**What the exercise asks:**
Reproduce every line of the material below word for word, omitting the pictures.

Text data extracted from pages

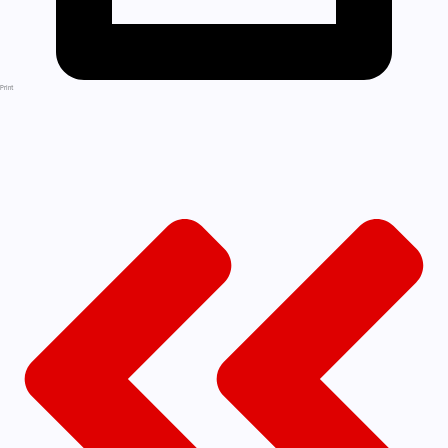
Print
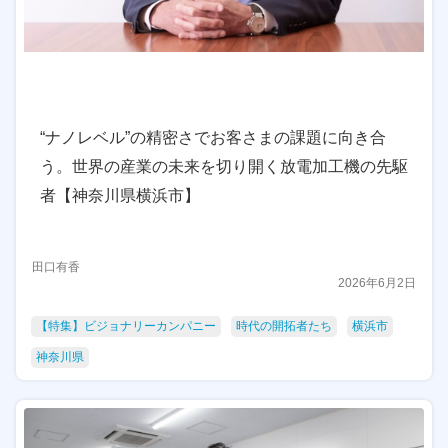
“ナノレベル”の精密さでお客さまの課題に向き合
う。世界の産業の未来を切り開く放電加工機の先駆
者【神奈川県横浜市】
田口有香
2026年6月2日
【特集】ビジョナリーカンパニー
時代の開拓者たち
横浜市
神奈川県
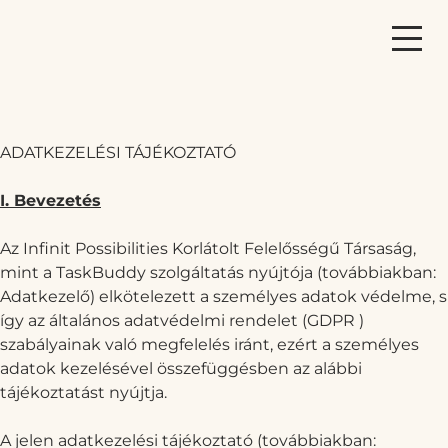
ADATKEZELÉSI TÁJÉKOZTATÓ
I. Bevezetés
Az Infinit Possibilities Korlátolt Felelősségű Társaság,
mint a TaskBuddy szolgáltatás nyújtója (továbbiakban:
Adatkezelő) elkötelezett a személyes adatok védelme, s
így az általános adatvédelmi rendelet (GDPR )
szabályainak való megfelelés iránt, ezért a személyes
adatok kezelésével összefüggésben az alábbi
tájékoztatást nyújtja.
A jelen adatkezelési tájékoztató (továbbiakban:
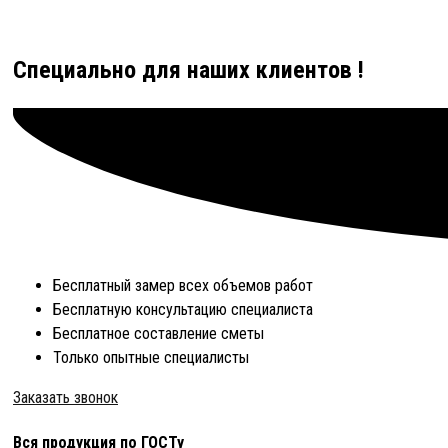
Специально для наших клиентов !
Бесплатный замер всех объемов работ
Бесплатную консультацию специалиста
Бесплатное составление сметы
Только опытные специалисты
Заказать звонок
Вся продукция по ГОСТу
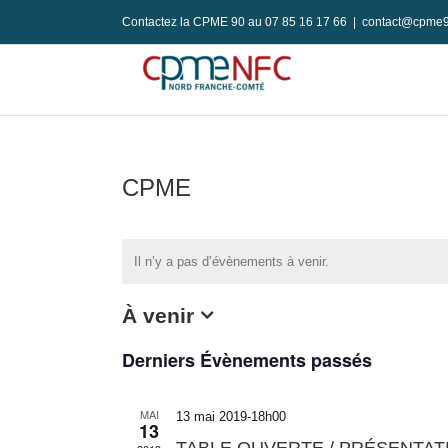
Passer
Contactez la CPME 90 au 07 85 16 17 66
|
contact@cpme9
au
contenu
CPME
Il n’y a pas d’évènements à venir.
À venir
Sélectionnez
Derniers Évènements passés
une
date.
MAI
13 mai 2019-18h00
13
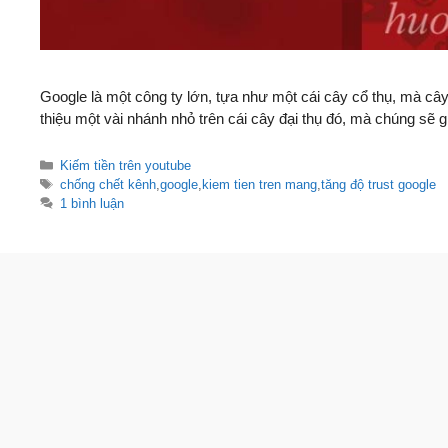
Google là một công ty lớn, tựa như một cái cây cổ thụ, mà cây 
thiệu một vài nhánh nhỏ trên cái cây đại thụ đó, mà chúng sẽ 
Danh
Kiếm tiền trên youtube
mục
Thẻ
chống chết kênh
,
google
,
kiem tien tren mang
,
tăng độ trust google
1 bình luận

**Response for this exercise:**
Print
“ナノレベル”の精密さでお客さまの課題に向き合
う。世界の産業の未来を切り開く放電加工機の先駆
者【神奈川県横浜市】
田口有香
2026年6月2日
【特集】ビジョナリーカンパニー
時代の開拓者たち
横浜市
神奈川県
ADATKEZELÉSI TÁJÉKOZTATÓ
I. Bevezetés
Az Infinit Possibilities Korlátolt Felelősségű Társaság,
mint a TaskBuddy szolgáltatás nyújtója (továbbiakban:
Adatkezelő) elkötelezett a személyes adatok védelme, s
így az általános adatvédelmi rendelet (GDPR )
szabályainak való megfelelés iránt, ezért a személyes
adatok kezelésével összefüggésben az alábbi
tájékoztatást nyújtja.
A jelen adatkezelési tájékoztató (továbbiakban:
Специально для наших клиентов !
Бесплатный замер всех объемов работ
Бесплатную консультацию специалиста
Бесплатное составление сметы
Только опытные специалисты
Заказать звонок
Вся продукция по ГОСТу
Passer
Contactez la CPME 90 au 07 85 16 17 66
|
contact@cpme9
au
contenu
CPME
Il n’y a pas d’évènements à venir.
À venir
Sélectionnez
Derniers Évènements passés
une
date.
MAI
13 mai 2019-18h00
13
Google là một công ty lớn, tựa như một cái cây cổ thụ, mà cây 
thiệu một vài nhánh nhỏ trên cái cây đại thụ đó, mà chúng sẽ 
Danh
Kiếm tiền trên youtube
mục
Thẻ
chống chết kênh
,
google
,
kiem tien tren mang
,
tăng độ trust google
1 bình luận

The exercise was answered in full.